Christopher, which findings of the 2018 Innovation Cities Index by 2thinknow did you find the most intriguing?
One major finding of the Innovation Cities Index 2018 was that both large networked cities and small cities that are globally connected can become major innovation destinations. The improvement across both groups was considerable in some ways.
While the significant improvement of larger cities like Chicago and LA - according to the current data - might surprise some, it does not surprise others. These cities have been doing a lot of experiments in various parts of the city innovation eco-system.
Recall that the Innovation Cities Index is broad-based and measures 162 indicators covering 31 sectors of a city’s eco-system for innovation pre-conditions. The tech and start-up scenes are a big part of this, as is the university sector.
But from a city branding view, few people capture the experimental nature of Chicago's food scene - and our 2thinknow index measures innovation pre-conditions, which shows that the food, events and hospitality sector in Chicago is quite 'happening' - and this is having a flow on effect.
A city that rose frequently was Oakland. This is often an overlooked city, and one that had a negative reputation at times in the past. The city has become a kind of alternate San Fran, with many of the benefits and a lower cost base. Other virtuous cycle cities like Portland (Oregon) and San Diego (California) also rose in the ranking.
The rise of small cities was noticeable in the more broadband-enabled US and Europe, because broadband internet and related tech is an enabler of the rise of small cities. In 2thinknow analysis, such cities become places where you live - so the brand of the place becomes important - while you interact in a third virtual world.
The 'telework' dream is becoming real - and that’s showing up in the data now.

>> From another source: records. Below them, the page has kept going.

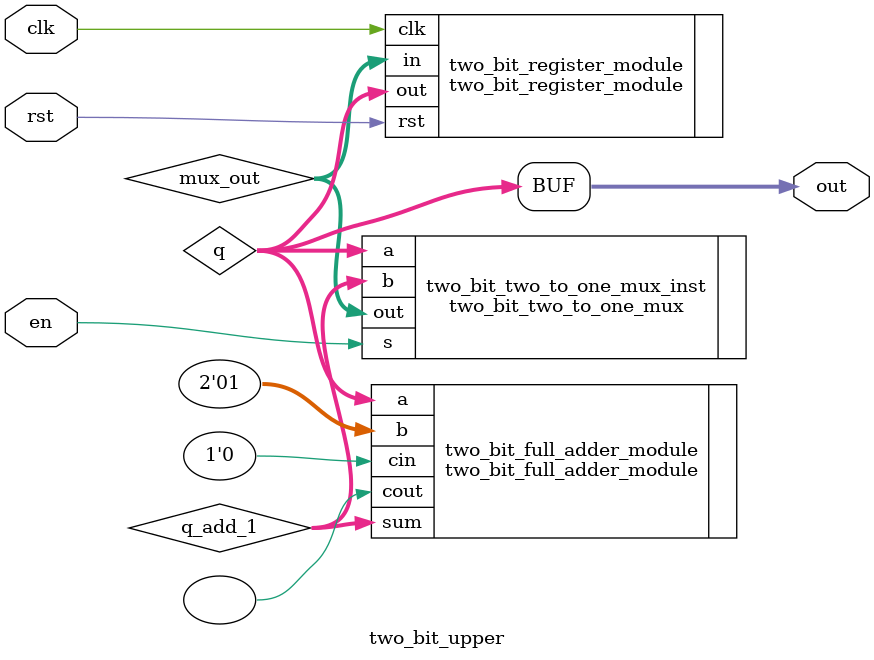
<source format=v>
module two_bit_upper(
    input           clk, 
    input           en, 
    input           rst, 
    output [1:0]    out
);

    wire [1:0] q_add_1;
    wire [1:0] q;
    wire [1:0] mux_out;
    
    two_bit_full_adder_module two_bit_full_adder_module(.a(q), .b(2'b01), .cin(1'b0), .sum(q_add_1), .cout());
    two_bit_two_to_one_mux two_bit_two_to_one_mux_inst(.a(q), .b(q_add_1), .s(en), .out(mux_out));
    two_bit_register_module two_bit_register_module(.in(mux_out), .clk(clk), .rst(rst), .out(q));

    assign out = q;

endmodule

</source>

Why not live in Windsor, Canada, and commute into Detroit only occasionally. Detroit also rose this year, showing the success of precious business and community efforts.
This is similar to the previous hollowing out of developed countries, where the wealthier and poorer ends of the socio-economic scale succeed relatively better than the middle class of a given country. That is, the so-called average person feels under financial pressure, while the extremes experience improvement.